Por: Aníbal Fernández
“Una derrota peleada vale más que una victoria casual”
José de San Martín
Seguramente te acordarás que, unos meses atrás, escuchábamos a los que dicen saber del tema despotricando por la conformación de la Selección Mayor de Fútbol, presta a participar del campeonato mundial de la disciplina.
Que el arquero estaba falto de fútbol y no podía participar de la selección “ni de suplente”. Que los marcadores de punta eran prácticamente desconocidos “y sólo podían ser citados por Sabella”, y que el equipo nacional, en su conjunto, dejaba mucho que desear frente a rivales como España, Inglaterra y el propio Brasil.
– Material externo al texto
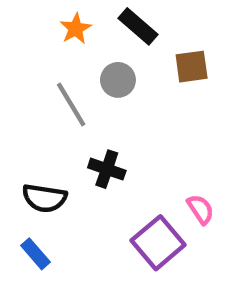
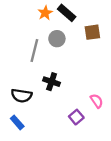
orange star: (76, 29) -> (45, 13), moved
gray line: (71, 104) -> (34, 50), turned 45
purple square: (158, 243) -> (76, 117), size x0.6

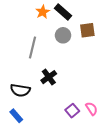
gray circle: (57, 39) -> (63, 35), moved
black cross: (52, 82) -> (49, 77), turned 35
pink semicircle: (97, 101) -> (91, 109), moved

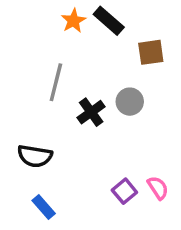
gray circle: (63, 35) -> (130, 102), moved
black cross: (49, 77) -> (91, 112), moved
blue rectangle: (16, 116) -> (44, 207), moved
Como bandera de la ignorancia y lo intolerante, sostenían que “Javier Mascherano ya no era el mismo”, que había bajado su rendimiento en el Barcelona y que representaba “una duda frente al compromiso mundial”. Los que decían saber de fútbol soñaban una Selección Argentina plena de individualidades y conflictos; llena de “estrellas” que brillaran tanto que se opacaran entre sí; auguraban un conjunto que, como de costumbre, no pasara los cuartos de final.
“Algo se rompió entre Sabella y el equipo”, sentenciaba un sabio, justo en el momento en que la selección consolidaba su maravilloso proceso de complemento y unión como grupo humano y deportivo. Un proceso que nos llevó hasta la final del mundo y que, apenas por una cuestión de suerte, nos dejó en el segundo puesto.
Sí. Honroso segundo puesto. ¿Por qué si uno es el número 2 del ránking mundial de tenis es un genio? ¿O si se sube al podio en la Fórmula 1 con eso alcanza? Ni hablar si obtiene la medalla de plata en los Juegos Olímpicos… ¡Qué actuación destacada! Entonces ¿cómo es eso que ser el subcampeón del mundo de fútbol es una deshonra o una capitis diminutio?
“La victoria tiene centenares de padres, pero la derrota es huérfana”, dijo, alguna vez, John Fitzgerald Kennedy. Lo que lastima es el hecho que aquellos que se hubiesen exhibido como padres de la victoria de la selección se transformen en ácidos críticos -ácido como el de la leche cortada… la mala leche, ¿viste?- ante el subcampeón del mundo.
Jamás me comí esos conceptos acomodaticios como los de campeones morales o campeones sin corona, para nada. Digo que el equipo llegó a la final, jugó con garra y de igual a igual, como nos gusta a los argentinos, y que no nos faltó un “cachito” de suerte. Virtud y fortuna, dice Maquiavelo, que se deben tener para llegar a los más altos cargos. Tuvieron toda la virtud, toda…
Conozco tanto de fútbol como cualquier señora o señor que se plantó frente al televisor, mientras el cuore hacía un profundo zapateo americano. Los que no somos especialistas, los que nos mueve la camiseta, los que sentimos el esfuerzo y los golpes a los pibes como si fueran a nuestros propios pibes, entiendo nos declaramos satisfechos. Los vimos, nos sigue hirviendo la sangre y sentimos que han cumplido con creces. No han dejado nada por desplegar y nos gustaría poder decírselos.
Esta selección nos deja muchas cosas buenas. Una final jugada de igual a igual con el mejor . Un partido de dientes apretados que podría haber sido para nosotros. “Una derrota que tiene más dignidad que algunas victorias”, hubiera sintetizado Jorge Luis Borges.
Pero, sobre todo, nos exhibe a todos, sin distinción, como enseñanza fáctica, que el esfuerzo, la unión y el sentido de grupo no tiene límites. Nos dice con claridad que el héroe es el equipo. Que en soledad nada se puede hacer en este mundo.
Nos deja también la emoción; el nudo en la garganta de ver a esos pibes (porque no sé si te diste cuenta que son pibes de veintipico de años) destrozados por no conseguir el objetivo.
Y nos deja un gran orgullo: el de pertenecer a esa gran mayoría de argentinos que trabajan, que estudian, que se esfuerzan, que sufren, se emocionan y estallan en una enorme sana alegría como cada vez que el país obtiene un triunfo. Eso son los argentinos “de selección”. ¿Y los demás? Los demás… ¿a quién le importan?